**REQUIRED WORK:**
Your task is to output the data exactly as it stands.

::::

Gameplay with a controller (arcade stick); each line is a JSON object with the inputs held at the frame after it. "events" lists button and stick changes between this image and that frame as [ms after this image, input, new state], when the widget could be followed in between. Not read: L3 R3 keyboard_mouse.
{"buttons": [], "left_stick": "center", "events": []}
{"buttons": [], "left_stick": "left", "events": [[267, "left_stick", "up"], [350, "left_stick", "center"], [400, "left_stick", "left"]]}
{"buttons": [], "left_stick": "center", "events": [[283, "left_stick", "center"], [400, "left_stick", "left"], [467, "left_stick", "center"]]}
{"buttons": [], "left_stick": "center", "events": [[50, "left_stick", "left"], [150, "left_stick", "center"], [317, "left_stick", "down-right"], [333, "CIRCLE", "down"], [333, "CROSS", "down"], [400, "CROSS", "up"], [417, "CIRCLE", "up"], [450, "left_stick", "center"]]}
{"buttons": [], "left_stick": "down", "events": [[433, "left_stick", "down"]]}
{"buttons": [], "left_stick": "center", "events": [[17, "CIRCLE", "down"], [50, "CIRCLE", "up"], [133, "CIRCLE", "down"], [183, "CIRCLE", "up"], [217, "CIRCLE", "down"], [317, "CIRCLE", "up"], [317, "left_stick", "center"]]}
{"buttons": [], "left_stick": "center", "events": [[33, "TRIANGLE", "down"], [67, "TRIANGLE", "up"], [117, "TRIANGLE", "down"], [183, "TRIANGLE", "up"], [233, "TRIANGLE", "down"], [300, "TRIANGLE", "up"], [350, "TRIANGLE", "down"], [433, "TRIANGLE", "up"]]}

::::

**RESULT FOR THIS TASK:**
Gameplay with a controller (arcade stick); each line is a JSON object with the inputs held at the frame after it. "events" lists button and stick changes between this image and that frame as [ms after this image, input, new state], when the widget could be followed in between. Not read: L3 R3 keyboard_mouse.
{"buttons": [], "left_stick": "center", "events": []}
{"buttons": [], "left_stick": "left", "events": [[267, "left_stick", "up"], [350, "left_stick", "center"], [400, "left_stick", "left"]]}
{"buttons": [], "left_stick": "center", "events": [[283, "left_stick", "center"], [400, "left_stick", "left"], [467, "left_stick", "center"]]}
{"buttons": [], "left_stick": "center", "events": [[50, "left_stick", "left"], [150, "left_stick", "center"], [317, "left_stick", "down-right"], [333, "CIRCLE", "down"], [333, "CROSS", "down"], [400, "CROSS", "up"], [417, "CIRCLE", "up"], [450, "left_stick", "center"]]}
{"buttons": [], "left_stick": "down", "events": [[433, "left_stick", "down"]]}
{"buttons": [], "left_stick": "center", "events": [[17, "CIRCLE", "down"], [50, "CIRCLE", "up"], [133, "CIRCLE", "down"], [183, "CIRCLE", "up"], [217, "CIRCLE", "down"], [317, "CIRCLE", "up"], [317, "left_stick", "center"]]}
{"buttons": [], "left_stick": "center", "events": [[33, "TRIANGLE", "down"], [67, "TRIANGLE", "up"], [117, "TRIANGLE", "down"], [183, "TRIANGLE", "up"], [233, "TRIANGLE", "down"], [300, "TRIANGLE", "up"], [350, "TRIANGLE", "down"], [433, "TRIANGLE", "up"]]}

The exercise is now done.